Prepare a care plan or at the very least know how much help you need.  In the beginning, Marj didn’t need much help and then only on week days. Nowadays she needs 1 hour in the morning to get up and have breakfast, 1 hour for lunch and laundry and (usually) only 30mins at bedtime to get into bed.  I pop in at tea time to give Marj a light bite and a cup of tea and settle Marj in bed, last thing.  Marj now needs this help at weekends too, not just during the week.

Tips

  • Prepare the care ‘brief’ and involve the elder as much as possible.  How much time do they need, when and on what days?  Consider:
    • shift start times and activities per shift eg help going to the loo, washing, laundry, ironing, bed linen changing, food preparation, eating etc
    • the number of carers (fewer regular and familiar faces are more reassuring)
    • holiday and sickness cover, will the care company sort the logistics for you? I handle any re-arranging of shift cover myself, direct with Marj’s self-employed carers. My second (’employing’ model) care company handles this for me, for their allocated shifts.  This works for me but you may prefer or need a 100%  ‘turn key’ operation.
    • what extra support you might need if circumstances change eg should needs change, you work away or take a holiday.
  • An ’employed carer’ company is likely to perform a risk assessment of the elder’s home.
    • Make sure the home is secure and safe, eg fire and carbon monoxide alarms are fitted.  Fit a key safe outside the front door so that carers can enter and leave securely.
    • Appropriate equipment will help you maintain one carer per shift.  Employ two carers per shift and the costs ramp up.  Make an appointment with an Occupational Therapist asap if your elder finds it hard to move around the home or between furniture.
  • Responsibility for preparing medicines eg preparing pill dosage dispensers is usually down to the primary carer (ie, you), but you can delegate this.
  • Paid carers don’t usually do routine cleaning of the home. You may have to recruit a cleaner too.

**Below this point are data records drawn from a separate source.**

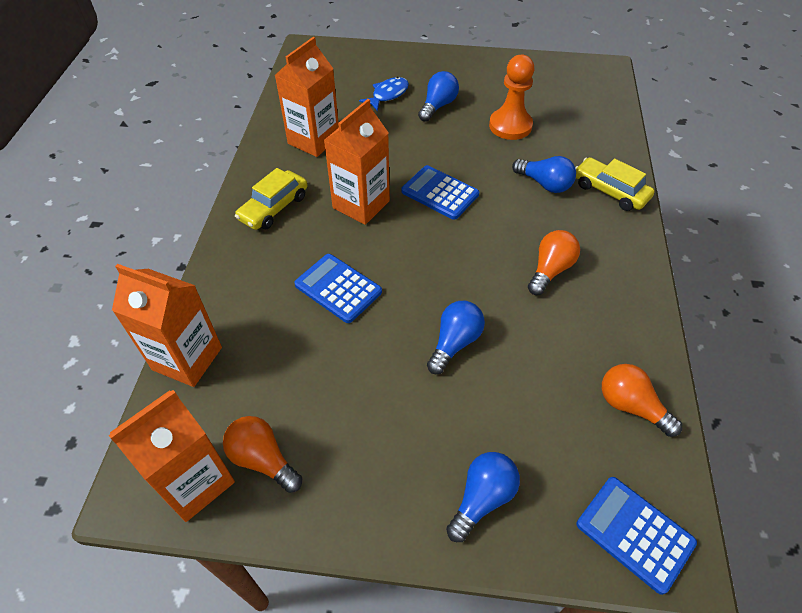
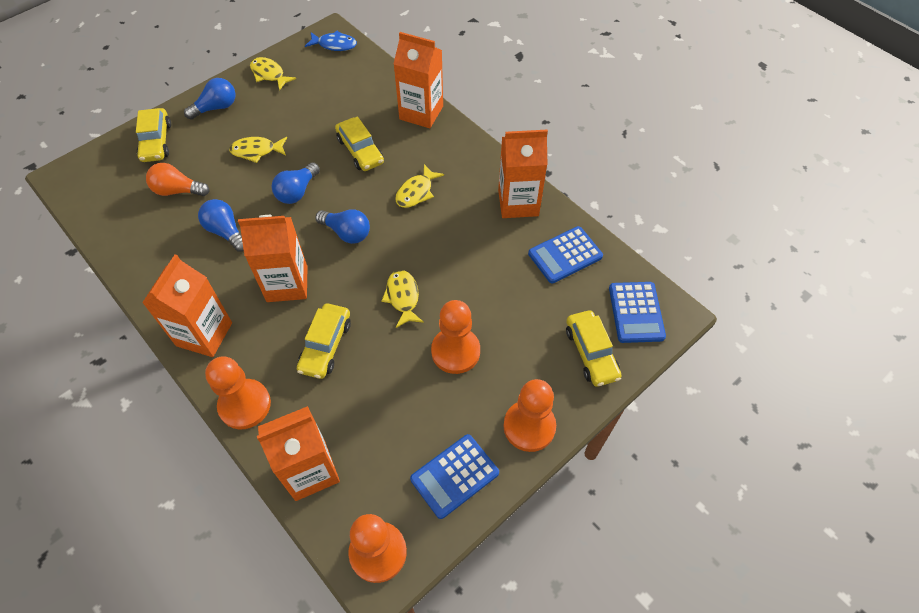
orange carton: [109,390,235,522] [112,264,222,387] [274,37,339,157] [324,99,390,225] = 4 -> [142,254,232,357] [238,215,307,302] [257,406,340,501] [393,32,443,128] [498,130,548,218] = 5
orange light bulb: [223,416,302,493] [528,230,580,295] [602,364,682,437] = 3 -> [146,163,209,196] = 1
orange pawn: [489,55,534,140] = 1 -> [205,356,271,429] [348,514,407,583] [431,300,480,374] [504,379,556,452] = 4
yellow car: [235,168,308,230] [575,157,655,211] = 2 -> [136,108,171,162] [297,303,351,379] [335,117,384,171] [566,310,621,387] = 4
yellow fish: none = 0 -> [229,137,287,163] [250,57,296,91] [381,270,424,328] [395,164,444,208] = 4

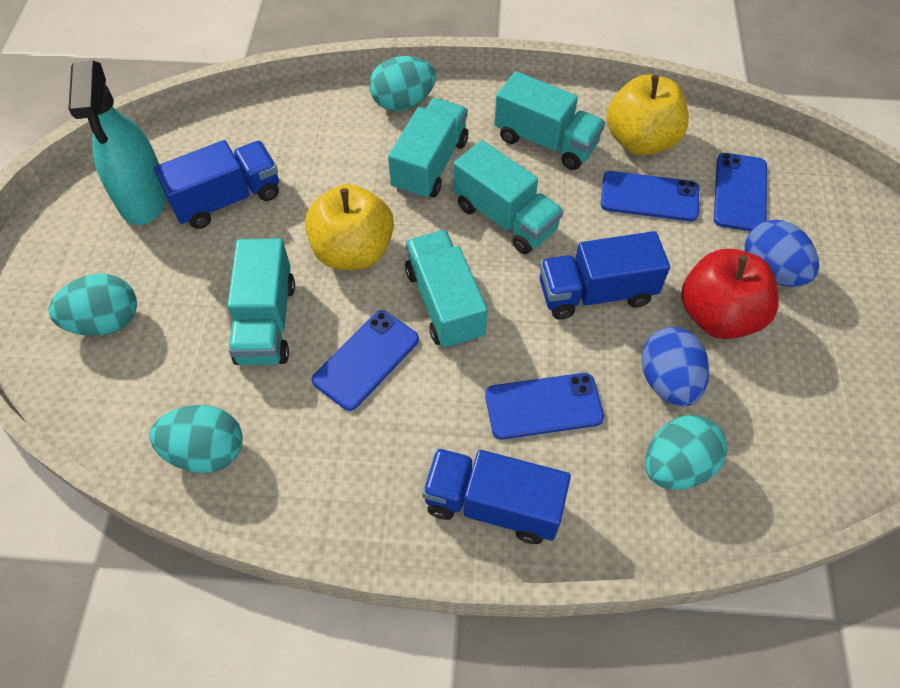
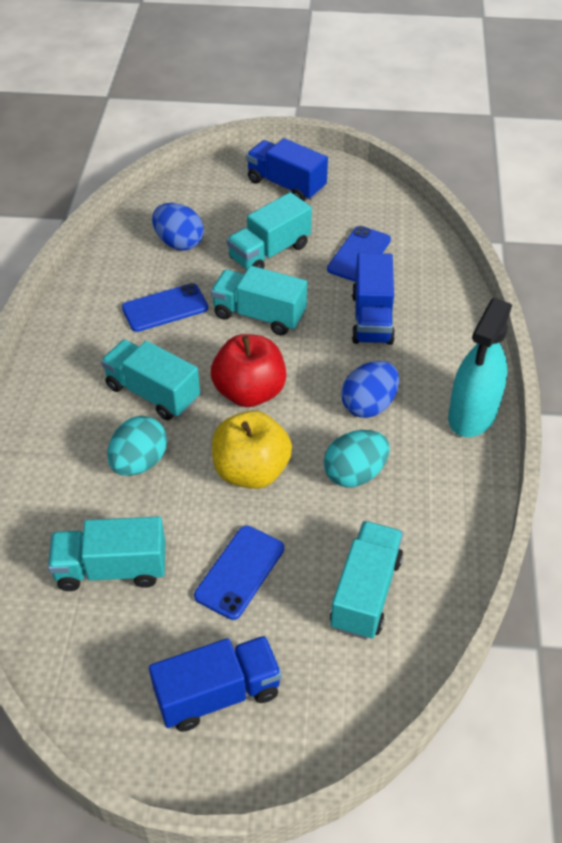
blue phone: [312,310,419,411] [485,373,604,439] [601,171,699,221] [714,153,767,231] = 4 -> [122,283,208,332] [194,525,284,620] [327,226,391,282] = 3
turquoise egg: [49,274,137,336] [149,405,243,473] [369,56,436,111] [645,415,727,490] = 4 -> [107,416,167,476] [324,430,390,487] = 2
yellow apple: [305,184,394,270] [606,74,689,156] = 2 -> [212,411,292,489] = 1

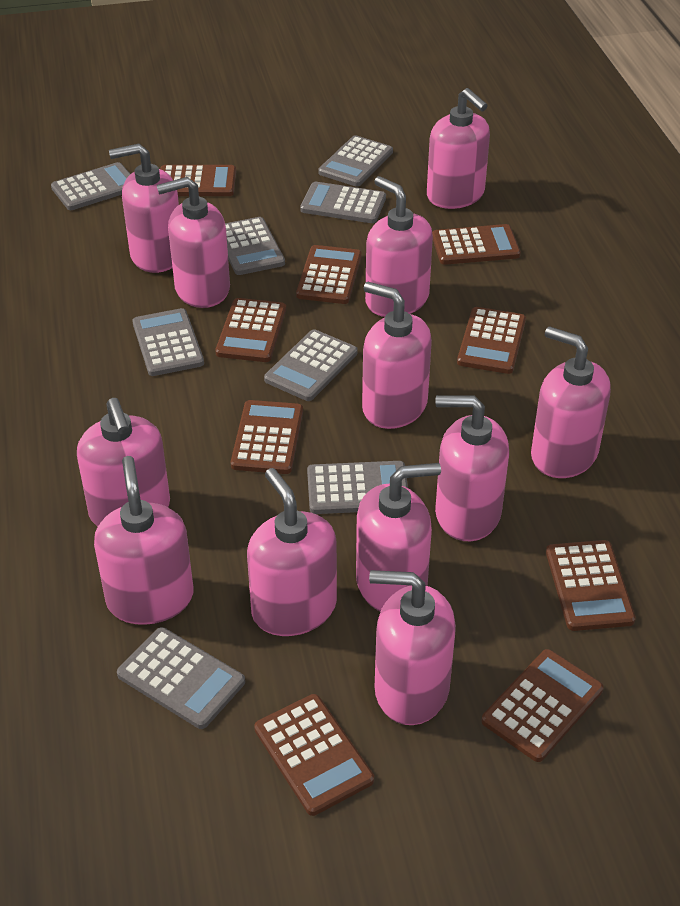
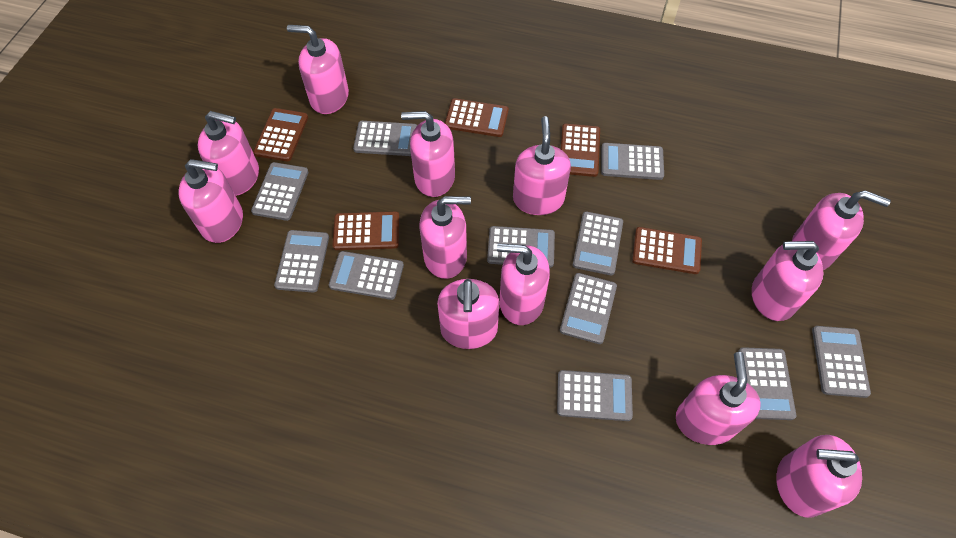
brown calculator: [160,165,236,196] [215,298,286,362] [231,400,303,474] [254,694,374,816] [296,245,362,304] [432,224,521,265] [457,307,526,374] [481,649,603,762] [546,540,636,631] = 9 -> [253,108,308,162] [333,211,400,250] [445,98,509,137] [561,124,600,177] [632,227,702,274] = 5
grey calculator: [51,162,130,210] [117,627,245,729] [132,308,204,376] [225,217,285,275] [264,329,358,401] [300,182,386,223] [307,461,408,514] [318,135,393,187] = 8 -> [251,162,308,221] [274,230,329,293] [329,251,404,300] [353,121,417,156] [487,226,555,268] [557,370,633,421] [560,273,617,344] [573,212,623,275] [601,143,664,180] [738,347,796,420] [812,326,871,398] = 11

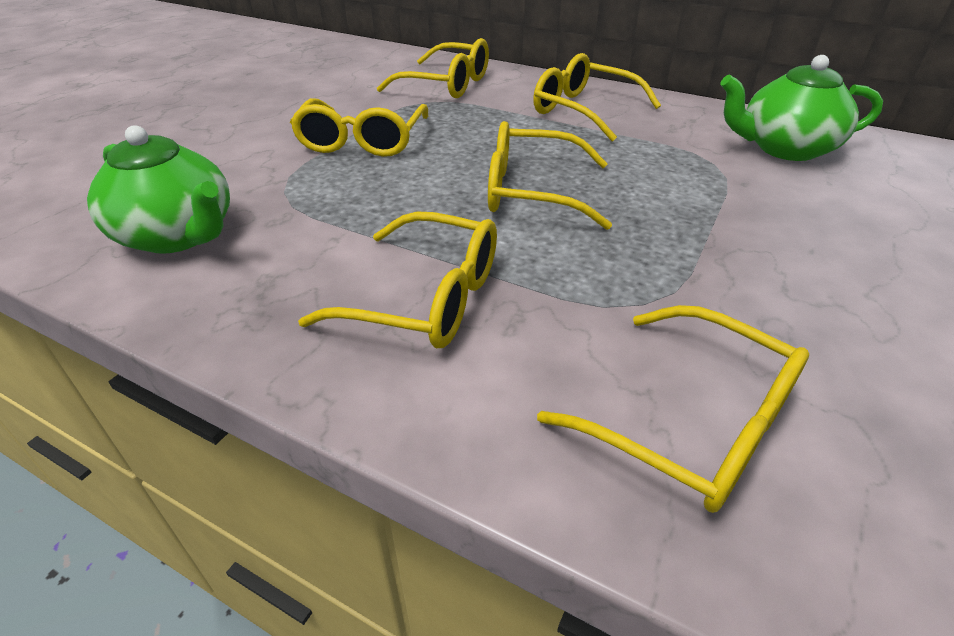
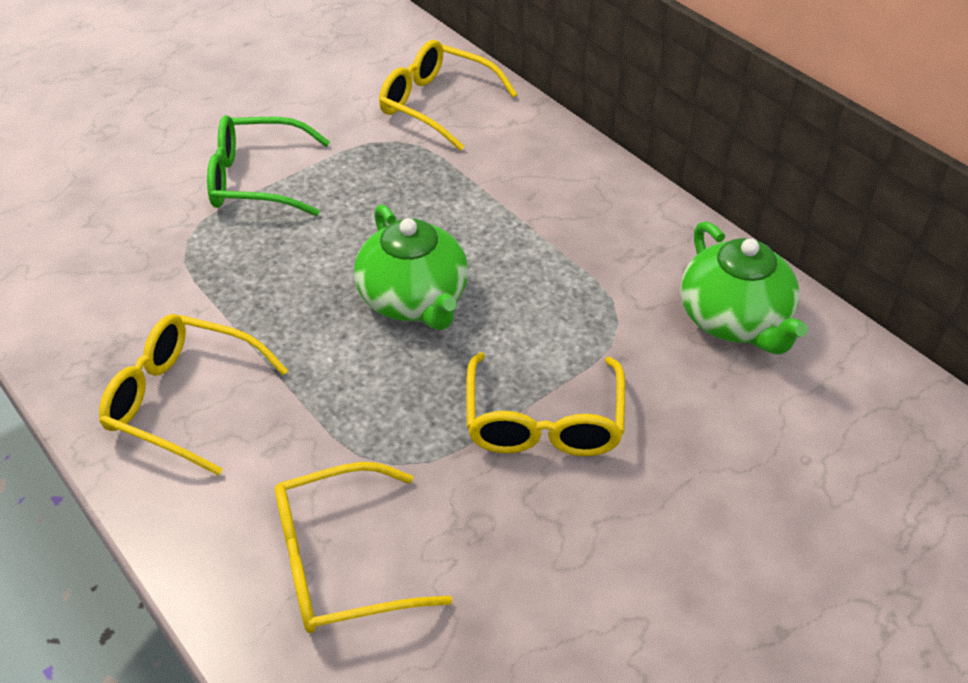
green glasses: none = 0 -> [207,115,330,216] = 1
yellow glasses: [290,98,428,157] [298,212,497,348] [377,38,489,98] [488,121,612,230] [533,53,661,142] [537,305,809,513] = 6 -> [99,314,288,476] [275,462,452,633] [379,40,517,151] [466,352,625,456] = 4

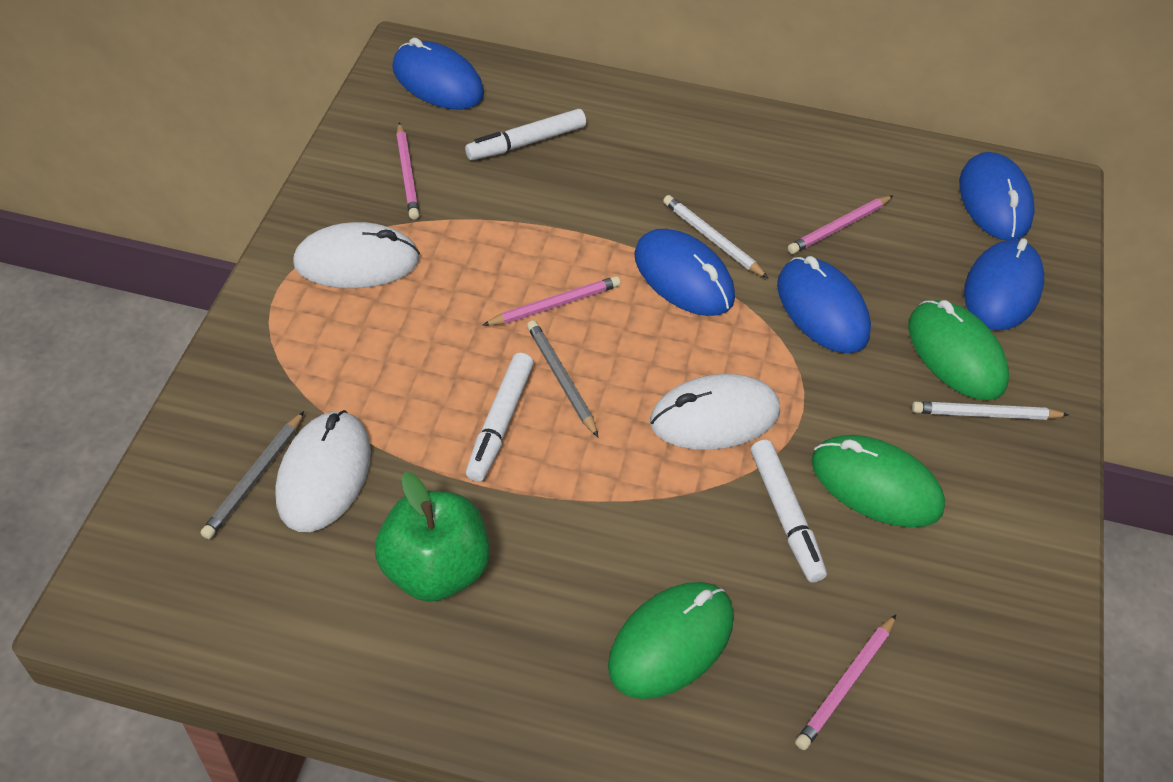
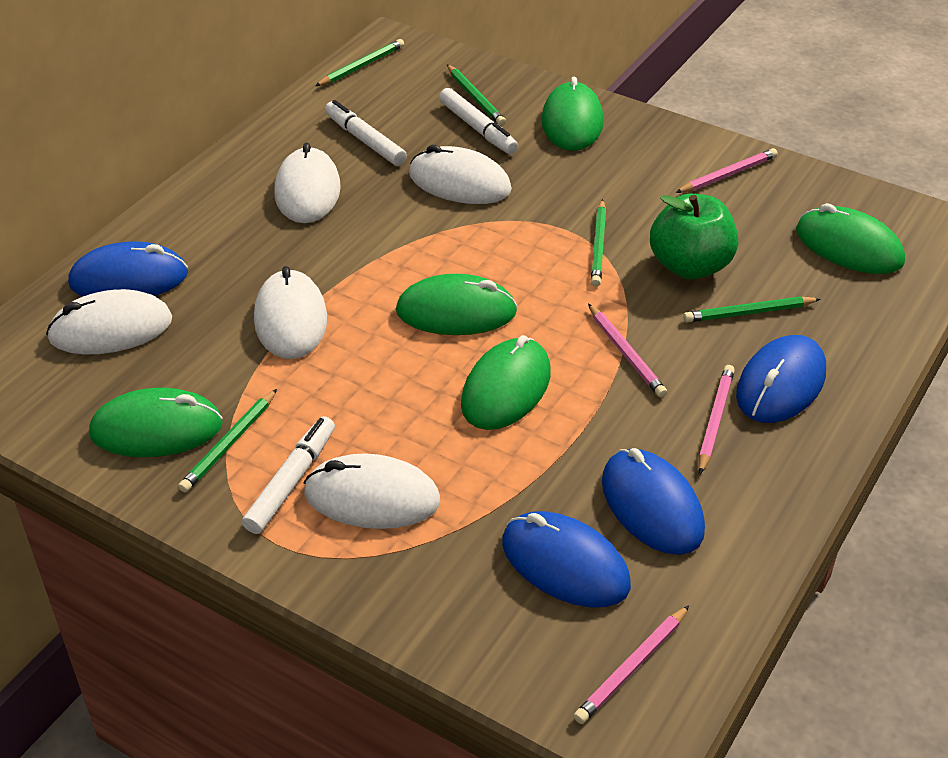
blue mouse: [392,38,484,110] [634,229,735,316] [777,256,871,353] [959,152,1035,240] [964,238,1044,330] = 5 -> [68,241,188,296] [502,511,631,607] [602,448,705,555] [736,335,826,423] = 4
green mouse: [608,582,734,699] [811,435,945,527] [908,300,1009,400] = 3 -> [89,388,223,457] [396,274,518,335] [461,335,551,430] [542,77,604,151] [796,203,905,274] = 5
green pencil: none = 0 -> [178,389,277,492] [315,39,404,86] [447,64,506,126] [591,199,606,287] [683,297,820,323] = 5
grey pencil: [201,411,304,539] [527,320,599,438] = 2 -> none = 0
white mouse: [275,410,371,532] [293,222,420,288] [650,374,780,450] = 3 -> [46,289,172,354] [254,266,327,359] [275,142,341,223] [304,453,440,529] [409,145,512,204] = 5
white pencil: [663,195,768,278] [912,401,1069,420] = 2 -> none = 0

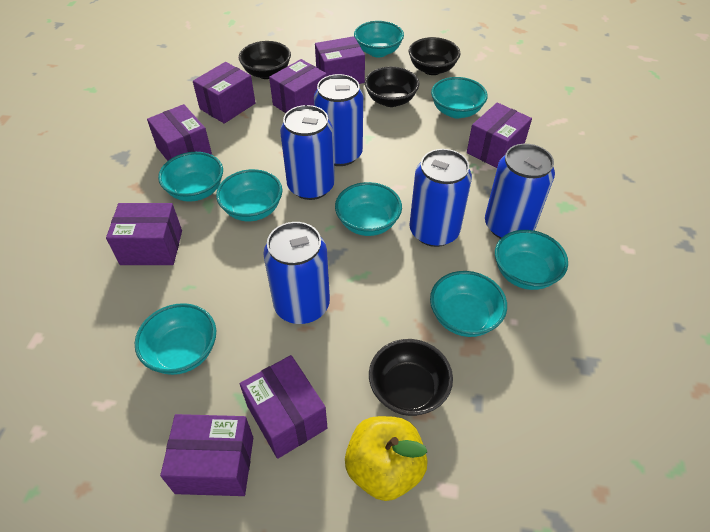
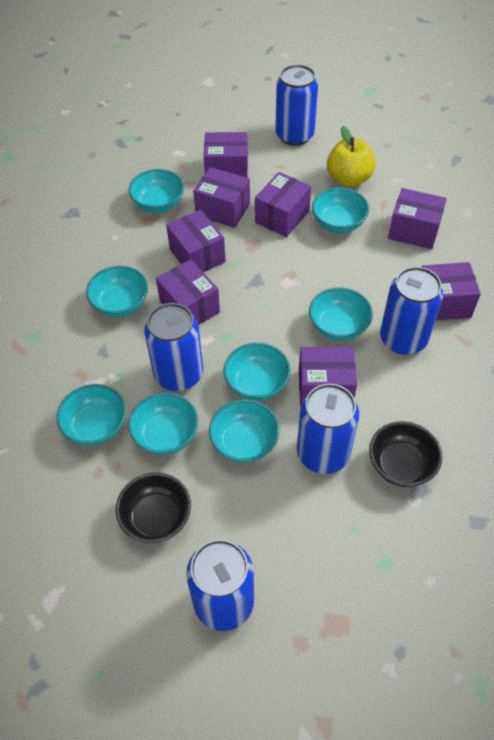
black bowl: [239,41,291,79] [365,67,419,107] [369,339,453,416] [409,37,460,75] = 4 -> [115,472,191,543] [369,421,442,487] = 2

What does a good home care company look like?

For me, the best home care companies:

  • recognise Marj as an individual
  • review the care plan regularly with you
  • take the time to review specific care needs, make suggestions and offer solutions they’ve learned elsewhere
  • suggest ways to help you all stay safe eg back health when ‘moving and handling’ (a traditional ‘care’ expression that makes a person sound like a piece of luggage)
  • screen and recruit carers who genuinely want to do the job
  • train their carers (eg in ‘moving and handling’ again), current dementia care, dental hygiene, basic nutrition and hydration, health care and general comfort
  • provide ‘on top’ services like pre-screened cleaners, handymen or gardeners (not all do this)

What are great carers like?

You’re likely to ‘click’ if they:

  • are the right ‘fit’ for the person needing care, kind and patient, firm when needed. Your ‘gut’ and intuition are as important as any rationale in making your choice.
  • take time to get to know the individual they are caring for, their needs and preferences (checking with the care plan from time to time).
  • know about contemporary dementia support (or any other relevant conditions).
  • have oodles of common sense (eg how to keep a home cool in hot weather)
  • are happy to keep a shared care diary
  • keep their time sheets legible and up to date (easier admin for everyone)
  • happily to collaborate with the primary carer (ie you and me)

New tech / platform based home care services

Last but not least, I recently met William at Trust On Tap, an Oxfordshire homecare business expanding into Bucks and beyond.  When I searched on the Trust on Tap website, I immediately found carers available near us.  I’ll definitely try them in the future when we need extra help as I’ve found that many ‘traditional’ carer agencies can be at full client capacity when I call.

I’m very interested in how new tech can share information with elders and carers, keep us well and better supported in our homes.  So I’ll write more extensively on this in the future.

In the meantime, if you have any more tips on finding home care, please share them.